Sen. Ted Cruz, R-Texas, the chairman of the Senate Subcommittee on Space, Science, and Competitiveness gave the keynote address at the 21st Annual FAA Commercial Space Transportation Conference. His speech was mainly an upbeat assessment of how legislation was passed last year that advanced the cause of commercial space and the future of space exploration. However, the senator did offer a warning about administration plans to withdraw from the International Space Station and a plea to confirm Rep. Jim Bridenstine, R-Oklahoma as NASA administrator.

A report by NASA Watch was used for material in this article.

Cruz began with an upbeat assessment on space

Senator Cruz began his speech with an upbeat assessment on space from his perspective as a significant political player on the issue. He touted legislation that encouraged commercial space and provided for the authorization of NASA on a bi-partisan basis. Cruz praised the progress that has been made in the development of an industrial space sector, citing the recent launch of the Falcon Heavy. He suggested that the first person who sets foot on Mars will be an American.

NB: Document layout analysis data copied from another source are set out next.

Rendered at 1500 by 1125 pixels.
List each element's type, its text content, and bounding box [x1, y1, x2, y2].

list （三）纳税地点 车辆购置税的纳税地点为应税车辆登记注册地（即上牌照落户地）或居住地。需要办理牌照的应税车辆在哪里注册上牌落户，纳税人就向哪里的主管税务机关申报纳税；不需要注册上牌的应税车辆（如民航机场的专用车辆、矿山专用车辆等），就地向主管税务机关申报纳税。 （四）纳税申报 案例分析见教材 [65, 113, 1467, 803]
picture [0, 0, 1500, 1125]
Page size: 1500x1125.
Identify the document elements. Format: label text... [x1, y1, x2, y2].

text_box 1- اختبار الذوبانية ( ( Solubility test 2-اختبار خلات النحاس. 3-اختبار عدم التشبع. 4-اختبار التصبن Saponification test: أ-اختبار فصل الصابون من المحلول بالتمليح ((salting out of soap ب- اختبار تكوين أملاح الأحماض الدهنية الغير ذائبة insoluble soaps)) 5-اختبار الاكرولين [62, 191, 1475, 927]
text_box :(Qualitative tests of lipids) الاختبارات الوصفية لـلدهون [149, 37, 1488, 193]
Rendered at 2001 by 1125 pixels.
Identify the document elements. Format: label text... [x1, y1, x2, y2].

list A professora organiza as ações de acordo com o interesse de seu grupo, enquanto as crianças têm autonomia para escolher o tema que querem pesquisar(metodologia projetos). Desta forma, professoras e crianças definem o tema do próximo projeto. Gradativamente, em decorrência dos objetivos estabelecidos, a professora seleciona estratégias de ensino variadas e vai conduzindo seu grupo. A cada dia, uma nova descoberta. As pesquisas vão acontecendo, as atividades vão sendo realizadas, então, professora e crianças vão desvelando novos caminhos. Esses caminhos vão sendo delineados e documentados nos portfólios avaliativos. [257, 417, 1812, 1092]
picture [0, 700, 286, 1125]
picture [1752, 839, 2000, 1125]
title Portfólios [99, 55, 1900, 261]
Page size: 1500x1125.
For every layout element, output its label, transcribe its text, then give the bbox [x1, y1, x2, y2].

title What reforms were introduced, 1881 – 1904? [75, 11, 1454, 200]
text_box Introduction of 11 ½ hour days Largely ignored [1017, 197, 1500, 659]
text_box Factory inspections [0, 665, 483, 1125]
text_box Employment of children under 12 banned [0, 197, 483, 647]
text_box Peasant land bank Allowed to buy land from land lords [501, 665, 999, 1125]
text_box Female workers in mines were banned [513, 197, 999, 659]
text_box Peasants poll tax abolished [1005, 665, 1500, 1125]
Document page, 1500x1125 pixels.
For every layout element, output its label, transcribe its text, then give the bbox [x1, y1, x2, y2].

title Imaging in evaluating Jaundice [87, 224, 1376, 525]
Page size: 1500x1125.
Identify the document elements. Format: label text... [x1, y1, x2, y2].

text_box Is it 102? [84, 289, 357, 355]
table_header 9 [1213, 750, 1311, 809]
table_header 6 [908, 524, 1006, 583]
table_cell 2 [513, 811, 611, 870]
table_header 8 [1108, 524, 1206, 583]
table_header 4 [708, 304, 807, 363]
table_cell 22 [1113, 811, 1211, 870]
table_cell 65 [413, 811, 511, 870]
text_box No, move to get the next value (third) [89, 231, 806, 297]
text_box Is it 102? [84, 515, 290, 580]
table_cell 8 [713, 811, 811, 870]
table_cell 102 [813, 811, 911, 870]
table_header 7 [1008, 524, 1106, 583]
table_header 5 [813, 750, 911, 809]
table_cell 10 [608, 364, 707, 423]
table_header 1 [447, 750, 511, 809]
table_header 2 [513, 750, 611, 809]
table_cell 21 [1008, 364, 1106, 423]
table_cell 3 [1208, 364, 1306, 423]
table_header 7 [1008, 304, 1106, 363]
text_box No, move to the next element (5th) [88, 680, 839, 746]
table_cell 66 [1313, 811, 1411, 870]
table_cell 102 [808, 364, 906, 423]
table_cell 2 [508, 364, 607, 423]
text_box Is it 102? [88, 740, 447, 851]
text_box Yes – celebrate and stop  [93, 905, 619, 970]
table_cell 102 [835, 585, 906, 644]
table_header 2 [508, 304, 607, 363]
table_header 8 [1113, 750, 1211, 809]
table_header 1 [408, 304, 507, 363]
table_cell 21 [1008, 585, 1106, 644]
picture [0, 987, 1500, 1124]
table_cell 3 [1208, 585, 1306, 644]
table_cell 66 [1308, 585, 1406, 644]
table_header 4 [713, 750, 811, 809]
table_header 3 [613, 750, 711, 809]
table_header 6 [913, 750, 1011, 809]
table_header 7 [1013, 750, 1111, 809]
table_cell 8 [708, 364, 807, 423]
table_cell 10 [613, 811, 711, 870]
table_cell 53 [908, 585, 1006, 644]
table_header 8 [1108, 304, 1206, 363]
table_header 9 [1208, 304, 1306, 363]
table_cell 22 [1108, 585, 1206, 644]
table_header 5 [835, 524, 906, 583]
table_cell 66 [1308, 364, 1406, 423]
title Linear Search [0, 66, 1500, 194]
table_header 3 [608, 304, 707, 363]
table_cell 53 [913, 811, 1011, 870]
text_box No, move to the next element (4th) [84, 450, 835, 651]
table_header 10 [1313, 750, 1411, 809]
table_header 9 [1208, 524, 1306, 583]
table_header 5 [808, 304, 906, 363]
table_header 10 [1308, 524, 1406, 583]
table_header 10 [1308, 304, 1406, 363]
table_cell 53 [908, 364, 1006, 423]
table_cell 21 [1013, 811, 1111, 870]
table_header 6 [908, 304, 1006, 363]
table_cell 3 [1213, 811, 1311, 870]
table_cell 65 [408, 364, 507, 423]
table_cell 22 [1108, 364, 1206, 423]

The senator offers a warning on pulling out of ISS

Then Cruz added a little admonishment to go along with his sunny optimism.

He cited reports that the Trump administration plans to withdraw NASA from the International Space Station to pay for a return to the moon and suggested that he would not only oppose such a move, but it would be contrary to the statute. Cruz, like other congressional critics of the plan, did not reference the other part of the idea, which was to shift low Earth operations to the commercial sector, either to private management of the ISS or a commercial space station.

Curiously also Cruz did not mention the idea of a return to the moon at all, even though the approach is favored by a great many commercial space players, international partners, and American space policy experts. His gaze is entirely set on Mars, the policy of the previous administration. Cruz did not offer any assessment of how deep space exploration would be paid for if the ISS were to be extended to 2028, however.

Confirm Jim Bridenstine already

Cruz concluded his remarks by noting that the confirmation of Jim Bridenstine as NASA administrator is an exception to the bi-partisan nature of space policy. He did not mention Sen. Bill Nelson, D-Florida, the man leading the fight to derail Bridenstine, by name. Cruz did note that Bridenstine is a war hero and had been a Top Gun instructor. NASA, he stated, will not be a properly functioning agency unless and until Bridenstine is confirmed.

Bottom line

The Trump administration apparently has some work to do if it intends to pull out of the ISS to pay for a return to the moon. Nelson has already promised to fight, but as a partisan Democrat, he could be expected to do so.

Cruz and Rep. John Culberson, R-Texas have also expressed their reservations, which presents something of a problem. The Trump people need to convince the space players in Congress that a smooth transition to a commercial arrangement for LEO research and development can be made and that a return to the moon is not only essential to going to Mars but that it is worthwhile in and of itself.